Song Meaning
Nanci Griffith, though not the writer of "Try the Love," inhabits its emotional landscape with a weary grace, transforming Pat McLaughlin's composition into a masterclass on the bittersweet negotiation of desire and regret. The song isn't a straightforward plea for rekindled romance; it's a proposition steeped in the complexities of past hurts and the tantalizing allure of 'what if.' The lyrics lay bare the vulnerabilities of someone attempting to lure a former lover back into their orbit, not with grand gestures, but with the quiet desperation of a soul wrestling with its own loneliness. The repeated urging to 'Try the love' functions less as a confident invitation and more as a fragile offering, tinged with the knowledge that it might be rejected.
The psychological undercurrent of "Try the Love" resides in its exploration of attachment and the human tendency to revisit familiar patterns, even when those patterns have proven painful. The singer acknowledges past mistakes ('We should have quarreled, it's so unwise / To cut yourself loose with only some lies'), hinting at a relationship that ended prematurely due to avoidance and unspoken truths. The 'keeper of the keys' bridge introduces a fascinating element of external validation or perhaps even divine intervention, suggesting that this love was once deemed unsuitable, yet now beckons with irresistible force. This adds a layer of destiny versus free will, questioning whether the pull towards this person is a genuine connection or a self-destructive compulsion.

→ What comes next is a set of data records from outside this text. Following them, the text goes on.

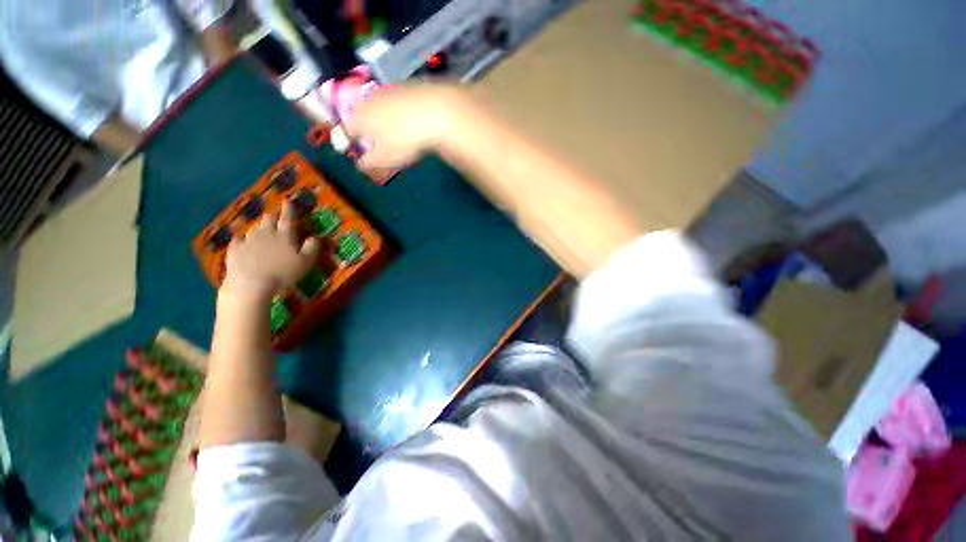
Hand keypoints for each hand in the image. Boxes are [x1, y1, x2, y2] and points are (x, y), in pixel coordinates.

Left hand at [222, 204, 320, 297]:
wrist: (251, 284)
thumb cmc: (283, 273)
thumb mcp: (306, 262)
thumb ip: (312, 247)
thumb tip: (316, 237)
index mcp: (285, 236)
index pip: (288, 218)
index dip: (289, 209)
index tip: (288, 200)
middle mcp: (266, 233)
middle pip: (269, 219)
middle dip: (273, 216)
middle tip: (276, 218)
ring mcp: (248, 240)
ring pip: (255, 228)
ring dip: (260, 229)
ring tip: (263, 233)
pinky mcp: (235, 249)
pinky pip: (239, 240)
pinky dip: (243, 241)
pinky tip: (243, 245)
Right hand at [344, 85, 469, 169]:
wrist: (435, 112)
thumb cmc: (404, 141)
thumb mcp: (385, 159)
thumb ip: (369, 162)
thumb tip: (360, 164)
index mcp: (360, 118)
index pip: (348, 128)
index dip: (349, 139)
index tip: (353, 146)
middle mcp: (370, 100)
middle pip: (361, 111)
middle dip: (363, 122)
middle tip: (371, 134)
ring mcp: (390, 90)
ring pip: (379, 102)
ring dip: (382, 113)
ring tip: (391, 125)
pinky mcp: (409, 85)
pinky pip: (399, 98)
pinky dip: (401, 107)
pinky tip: (411, 115)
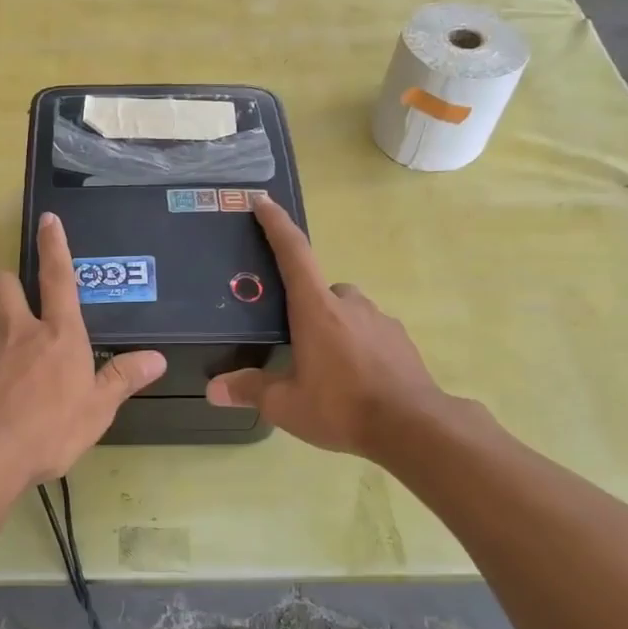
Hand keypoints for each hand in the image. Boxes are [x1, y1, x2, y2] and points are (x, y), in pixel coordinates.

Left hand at [0, 211, 165, 489]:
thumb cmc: (48, 430)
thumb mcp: (97, 410)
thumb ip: (122, 379)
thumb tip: (157, 357)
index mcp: (58, 335)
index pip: (59, 278)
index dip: (55, 246)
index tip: (48, 219)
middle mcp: (17, 332)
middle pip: (2, 284)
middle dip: (6, 284)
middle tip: (16, 306)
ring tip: (5, 360)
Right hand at [206, 197, 451, 459]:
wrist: (413, 427)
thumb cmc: (342, 407)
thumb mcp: (287, 405)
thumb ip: (251, 390)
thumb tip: (214, 389)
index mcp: (316, 309)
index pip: (293, 253)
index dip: (276, 225)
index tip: (263, 202)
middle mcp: (349, 304)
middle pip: (319, 289)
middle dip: (304, 307)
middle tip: (292, 340)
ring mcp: (379, 320)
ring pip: (346, 311)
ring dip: (332, 328)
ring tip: (324, 369)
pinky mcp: (400, 340)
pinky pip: (369, 332)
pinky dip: (356, 345)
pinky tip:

The song's brilliance lies in its understated delivery and refusal to romanticize the situation. There's no promise of eternal happiness or easy solutions, only the raw, vulnerable invitation to 'Try the love.' The image of a home with 'so much room that I can't unpack' speaks volumes about the emptiness that pervades the singer's life in the absence of their beloved. It is a spacious loneliness, and this love is offered as a potential antidote. The phrase 'once hidden now seems so alive' suggests a rediscovered passion, maybe a re-evaluation of prior hesitations. Ultimately, the song meaning circles around the courage—or perhaps the folly—of offering oneself up for potential heartbreak once more.